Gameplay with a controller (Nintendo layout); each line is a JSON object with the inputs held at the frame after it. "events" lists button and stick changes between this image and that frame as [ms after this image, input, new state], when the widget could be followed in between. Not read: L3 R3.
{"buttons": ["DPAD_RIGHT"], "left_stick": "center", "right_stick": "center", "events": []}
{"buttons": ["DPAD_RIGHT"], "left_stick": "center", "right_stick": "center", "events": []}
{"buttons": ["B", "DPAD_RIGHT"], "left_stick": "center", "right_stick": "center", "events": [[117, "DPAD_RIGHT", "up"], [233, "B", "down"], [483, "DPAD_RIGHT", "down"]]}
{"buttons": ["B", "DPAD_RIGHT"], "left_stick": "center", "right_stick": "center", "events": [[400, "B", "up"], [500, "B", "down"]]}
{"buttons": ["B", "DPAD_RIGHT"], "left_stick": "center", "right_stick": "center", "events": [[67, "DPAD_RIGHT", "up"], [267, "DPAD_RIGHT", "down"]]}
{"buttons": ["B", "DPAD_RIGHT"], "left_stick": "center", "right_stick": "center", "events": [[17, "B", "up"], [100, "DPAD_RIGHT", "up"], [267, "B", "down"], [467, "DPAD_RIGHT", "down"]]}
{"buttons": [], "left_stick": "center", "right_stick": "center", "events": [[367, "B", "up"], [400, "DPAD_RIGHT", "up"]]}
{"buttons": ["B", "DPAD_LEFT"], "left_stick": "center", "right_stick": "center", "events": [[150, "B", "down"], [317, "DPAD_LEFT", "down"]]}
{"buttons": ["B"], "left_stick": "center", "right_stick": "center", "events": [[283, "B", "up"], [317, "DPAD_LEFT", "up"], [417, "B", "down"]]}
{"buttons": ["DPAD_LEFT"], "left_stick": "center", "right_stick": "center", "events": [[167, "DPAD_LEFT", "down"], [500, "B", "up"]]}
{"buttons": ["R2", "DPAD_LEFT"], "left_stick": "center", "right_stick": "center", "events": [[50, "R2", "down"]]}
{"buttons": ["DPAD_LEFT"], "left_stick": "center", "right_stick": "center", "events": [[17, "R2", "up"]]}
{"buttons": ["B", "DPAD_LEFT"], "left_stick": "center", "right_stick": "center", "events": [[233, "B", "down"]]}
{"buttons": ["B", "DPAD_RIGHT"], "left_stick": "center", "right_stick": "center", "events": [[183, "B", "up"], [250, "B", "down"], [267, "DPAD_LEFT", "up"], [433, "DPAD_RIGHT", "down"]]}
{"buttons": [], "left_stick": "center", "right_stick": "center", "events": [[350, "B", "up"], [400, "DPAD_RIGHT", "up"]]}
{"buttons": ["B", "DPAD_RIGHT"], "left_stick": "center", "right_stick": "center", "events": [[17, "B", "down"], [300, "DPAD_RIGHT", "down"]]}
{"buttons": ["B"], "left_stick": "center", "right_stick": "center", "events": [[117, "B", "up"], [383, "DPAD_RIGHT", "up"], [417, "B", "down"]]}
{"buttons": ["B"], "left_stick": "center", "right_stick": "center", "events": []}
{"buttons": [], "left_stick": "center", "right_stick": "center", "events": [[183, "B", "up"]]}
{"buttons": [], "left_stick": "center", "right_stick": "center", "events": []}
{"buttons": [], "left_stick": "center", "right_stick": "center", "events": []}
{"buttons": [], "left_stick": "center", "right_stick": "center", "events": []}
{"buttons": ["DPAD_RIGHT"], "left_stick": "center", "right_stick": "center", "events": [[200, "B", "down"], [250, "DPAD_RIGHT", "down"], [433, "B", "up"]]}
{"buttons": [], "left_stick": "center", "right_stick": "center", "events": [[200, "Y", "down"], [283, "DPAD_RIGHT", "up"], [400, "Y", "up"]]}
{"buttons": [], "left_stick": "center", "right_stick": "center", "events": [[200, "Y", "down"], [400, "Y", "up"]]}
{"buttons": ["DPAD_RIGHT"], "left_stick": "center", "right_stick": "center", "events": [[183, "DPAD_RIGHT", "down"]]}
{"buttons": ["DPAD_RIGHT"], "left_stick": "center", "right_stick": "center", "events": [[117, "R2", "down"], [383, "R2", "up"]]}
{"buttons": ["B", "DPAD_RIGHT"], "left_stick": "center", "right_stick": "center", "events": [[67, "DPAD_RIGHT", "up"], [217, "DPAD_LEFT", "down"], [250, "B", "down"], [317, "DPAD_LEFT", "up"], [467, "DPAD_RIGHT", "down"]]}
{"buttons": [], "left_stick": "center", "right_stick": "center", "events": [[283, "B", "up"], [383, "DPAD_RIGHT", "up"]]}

------------------------------------

All of the material above is to be retyped word for word.

§ **SOLUTION FOR THIS EXERCISE**
Gameplay with a controller (Nintendo layout); each line is a JSON object with the inputs held at the frame after it. "events" lists button and stick changes between this image and that frame as [ms after this image, input, new state], when the widget could be followed in between. Not read: L3 R3.
{"buttons": ["DPAD_RIGHT"], "left_stick": "center", "right_stick": "center", "events": []}
{"buttons": ["DPAD_RIGHT"], "left_stick": "center", "right_stick": "center", "events": []}
{"buttons": ["B", "DPAD_RIGHT"], "left_stick": "center", "right_stick": "center", "events": [[117, "DPAD_RIGHT", "up"], [233, "B", "down"], [483, "DPAD_RIGHT", "down"]]}
{"buttons": ["B", "DPAD_RIGHT"], "left_stick": "center", "right_stick": "center", "events": [[400, "B", "up"], [500, "B", "down"]]}
{"buttons": ["B", "DPAD_RIGHT"], "left_stick": "center", "right_stick": "center", "events": [[67, "DPAD_RIGHT", "up"], [267, "DPAD_RIGHT", "down"]]}
{"buttons": ["B", "DPAD_RIGHT"], "left_stick": "center", "right_stick": "center", "events": [[17, "B", "up"], [100, "DPAD_RIGHT", "up"], [267, "B", "down"], [467, "DPAD_RIGHT", "down"]]}
{"buttons": [], "left_stick": "center", "right_stick": "center", "events": [[367, "B", "up"], [400, "DPAD_RIGHT", "up"]]}
{"buttons": ["B", "DPAD_LEFT"], "left_stick": "center", "right_stick": "center", "events": [[150, "B", "down"], [317, "DPAD_LEFT", "down"]]}
{"buttons": ["B"], "left_stick": "center", "right_stick": "center", "events": [[283, "B", "up"], [317, "DPAD_LEFT", "up"], [417, "B", "down"]]}
{"buttons": ["DPAD_LEFT"], "left_stick": "center", "right_stick": "center", "events": [[167, "DPAD_LEFT", "down"], [500, "B", "up"]]}
{"buttons": ["R2", "DPAD_LEFT"], "left_stick": "center", "right_stick": "center", "events": [[50, "R2", "down"]]}
{"buttons": ["DPAD_LEFT"], "left_stick": "center", "right_stick": "center", "events": [[17, "R2", "up"]]}
{"buttons": ["B", "DPAD_LEFT"], "left_stick": "center", "right_stick": "center", "events": [[233, "B", "down"]]}
{"buttons": ["B", "DPAD_RIGHT"], "left_stick": "center", "right_stick": "center", "events": [[183, "B", "up"], [250, "B", "down"], [267, "DPAD_LEFT", "up"], [433, "DPAD_RIGHT", "down"]]}
{"buttons": [], "left_stick": "center", "right_stick": "center", "events": [[350, "B", "up"], [400, "DPAD_RIGHT", "up"]]}
{"buttons": ["B", "DPAD_RIGHT"], "left_stick": "center", "right_stick": "center", "events": [[17, "B", "down"], [300, "DPAD_RIGHT", "down"]]}
{"buttons": ["B"], "left_stick": "center", "right_stick": "center", "events": [[117, "B", "up"], [383, "DPAD_RIGHT", "up"], [417, "B", "down"]]}
{"buttons": ["B"], "left_stick": "center", "right_stick": "center", "events": []}
{"buttons": [], "left_stick": "center", "right_stick": "center", "events": [[183, "B", "up"]]}
{"buttons": [], "left_stick": "center", "right_stick": "center", "events": []}
{"buttons": [], "left_stick": "center", "right_stick": "center", "events": []}
{"buttons": [], "left_stick": "center", "right_stick": "center", "events": []}
{"buttons": ["DPAD_RIGHT"], "left_stick": "center", "right_stick": "center", "events": [[200, "B", "down"], [250, "DPAD_RIGHT", "down"], [433, "B", "up"]]}
{"buttons": [], "left_stick": "center", "right_stick": "center", "events": [[200, "Y", "down"], [283, "DPAD_RIGHT", "up"], [400, "Y", "up"]]}
{"buttons": [], "left_stick": "center", "right_stick": "center", "events": [[200, "Y", "down"], [400, "Y", "up"]]}
{"buttons": ["DPAD_RIGHT"], "left_stick": "center", "right_stick": "center", "events": [[183, "DPAD_RIGHT", "down"]]}
{"buttons": ["DPAD_RIGHT"], "left_stick": "center", "right_stick": "center", "events": [[117, "R2", "down"], [383, "R2", "up"]]}
{"buttons": ["B", "DPAD_RIGHT"], "left_stick": "center", "right_stick": "center", "events": [[67, "DPAD_RIGHT", "up"], [217, "DPAD_LEFT", "down"], [250, "B", "down"], [317, "DPAD_LEFT", "up"], [467, "DPAD_RIGHT", "down"]]}
{"buttons": [], "left_stick": "center", "right_stick": "center", "events": [[283, "B", "up"], [383, "DPAD_RIGHT", "up"]]}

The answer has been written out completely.